When someone posts negative comments about you online, this is often referred to as “cybergriping”. Cyber-extortion is essentially an extreme form of cybergriping that occurs when someone else uses your personal name in a negative website in order to get what that person wants from you. When the cybergriping act includes the use of your personal name in a domain (such as [yourname]sucks.com), the cybergripe is considered to be a form of “cybersquatting”. The Anticybersquatting Consumer Protection Act (“ACPA”) was created to provide some protection of your personal name from domain use by other people.
Cases surrounding the issue of cybersquatting and cyber-extortion commonly focus on the level of commercial activity associated with the personal name. Generally, a person who is claiming to be a victim of cybersquatting will not be successful against the cybersquatter without showing that the victim has direct or indirect competition or other type of commercial activity connected with the victim’s personal name. Furthermore, the victim must show that (1) the cybersquatter owns a registered domain name; (2) the domain name includes the victim’s personal name or is confusingly similar to the victim’s personal name; (3) the cybersquatter does not have the victim’s permission to use the victim’s personal name; and (4) the cybersquatter has specific intent to profit from the use of the domain name that includes the victim’s personal name. This fourth element is the most difficult to prove. One case in particular held that if the cybersquatter is attempting to get paid for money the cybersquatter believes is legitimately his, the cybersquatter does not have intent to “profit” but is only demanding payment of a debt. In contrast, however, the court in another case held that cyber-extortion in this manner is not allowed, even to recover money owed on a debt.

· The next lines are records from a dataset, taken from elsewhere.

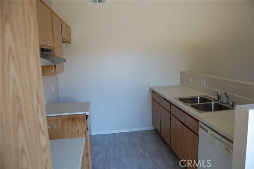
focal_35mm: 27
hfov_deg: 67.4
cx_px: 127
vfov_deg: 47.8
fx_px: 190
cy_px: 84
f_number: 4
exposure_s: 1/60
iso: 400
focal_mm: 18
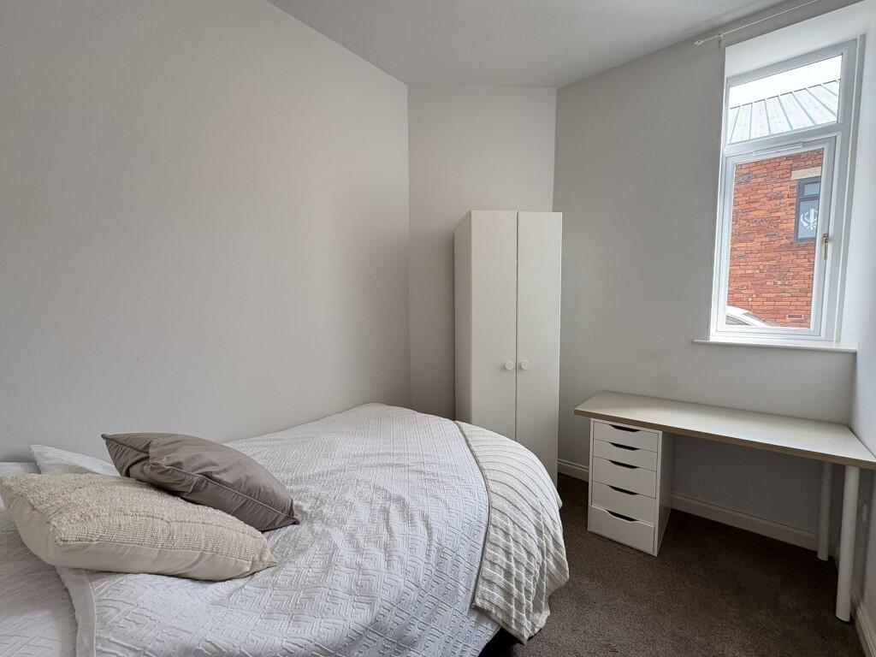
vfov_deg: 85.7
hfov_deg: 102.1
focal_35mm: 14
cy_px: 328
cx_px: 438
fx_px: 354
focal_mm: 2.22
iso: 125
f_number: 2.2
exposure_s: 1/99
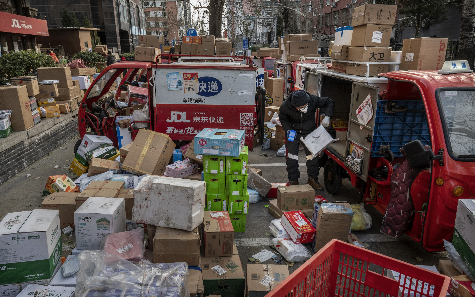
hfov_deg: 70.4
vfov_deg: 47.6
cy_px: 146
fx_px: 337
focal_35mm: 26
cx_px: 233
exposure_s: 1/125
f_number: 10
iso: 1250
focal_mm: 24
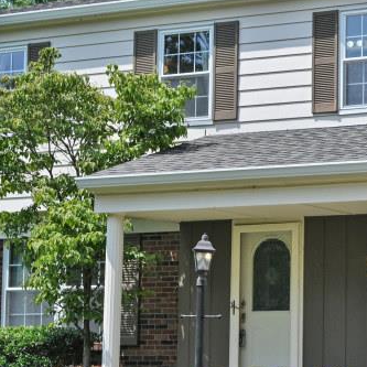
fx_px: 1379
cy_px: 211
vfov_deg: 15.1
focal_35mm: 115
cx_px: 469
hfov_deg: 14.5
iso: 100
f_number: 7.1
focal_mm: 30
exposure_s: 1/400
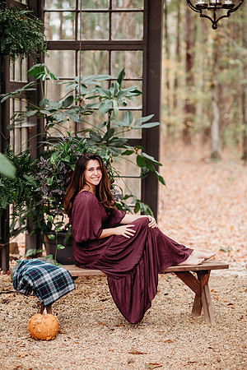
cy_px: 185
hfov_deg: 16.1
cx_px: 124
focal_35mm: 85
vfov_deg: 23.9
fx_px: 875
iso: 320
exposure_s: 1/200
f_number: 2.2
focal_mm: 85
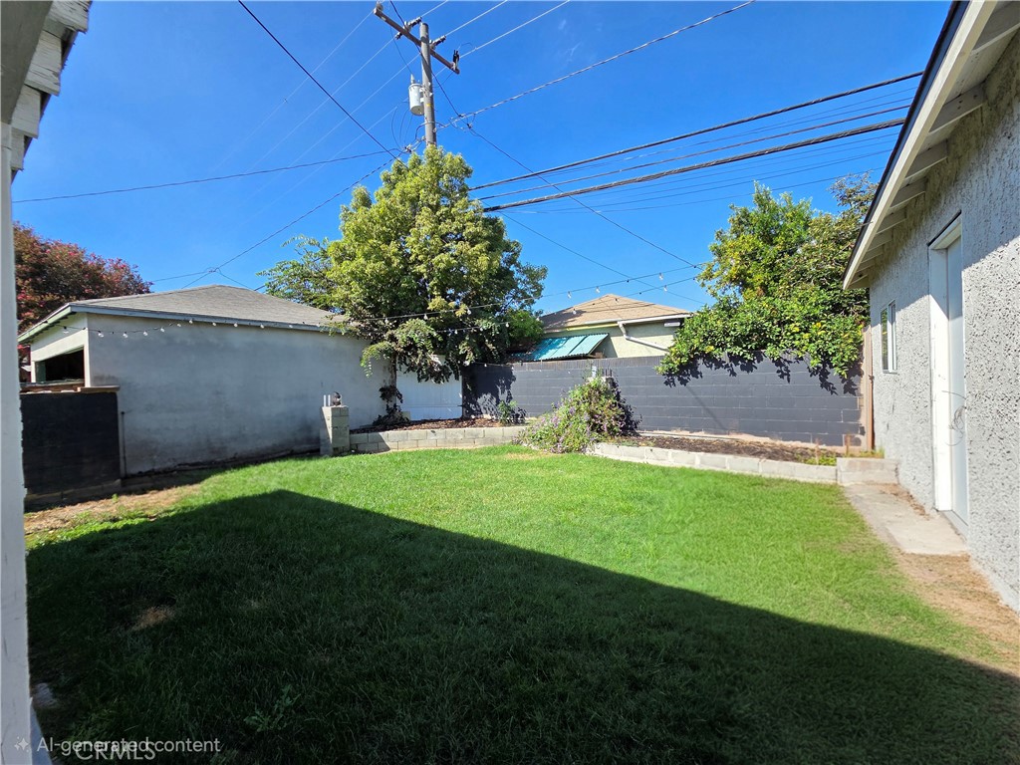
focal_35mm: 13
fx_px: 383
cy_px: 382
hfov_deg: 106.2
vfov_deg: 89.9
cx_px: 510
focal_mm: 2.2
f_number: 2.2
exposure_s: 1/2000
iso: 80
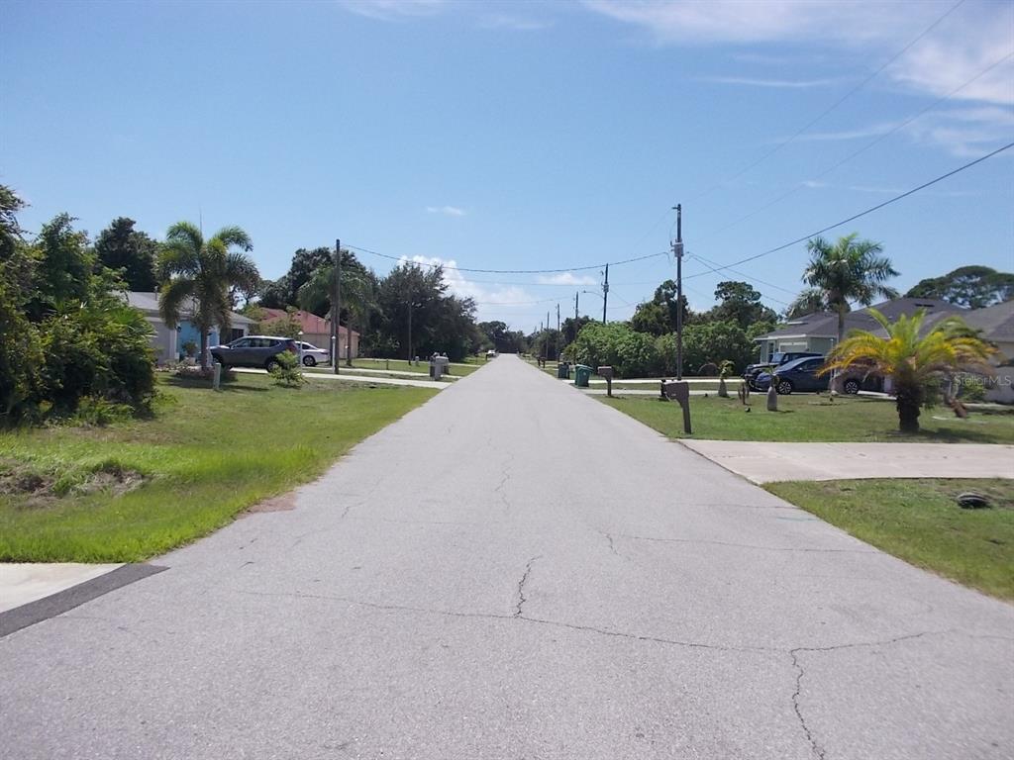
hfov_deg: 61.7
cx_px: 507
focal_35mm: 29
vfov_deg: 48.2
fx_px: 849
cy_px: 380
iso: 80
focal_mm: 4.1
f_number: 3.3
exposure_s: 1/1000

In deciding a cyber-extortion case, the courts often engage in a balancing of harms between the victim and the cybersquatter. Courts recognize that cybergripers have rights under the First Amendment to criticize others online, but there are limits if the cybergriper crosses the line into extortion. This could be shown by vulgar, sexually explicit, or racist commentary that is posted in the attempted cyber-extortion, as well as the cybergriper’s past behavior or previous attempts to cyber-extort. As part of the balancing of harms, the court may also consider disclaimers posted on the website, but the disclaimer generally has to be clear that it is an unofficial website and often include a link to the proper website for that person.
A successful cybersquatting claim in a Uniform Domain Name Dispute Resolution Policy (“UDRP”) administrative proceeding will result in injunctive relief. A successful lawsuit for ACPA violations, however, allows for additional relief, including damages and attorney fees.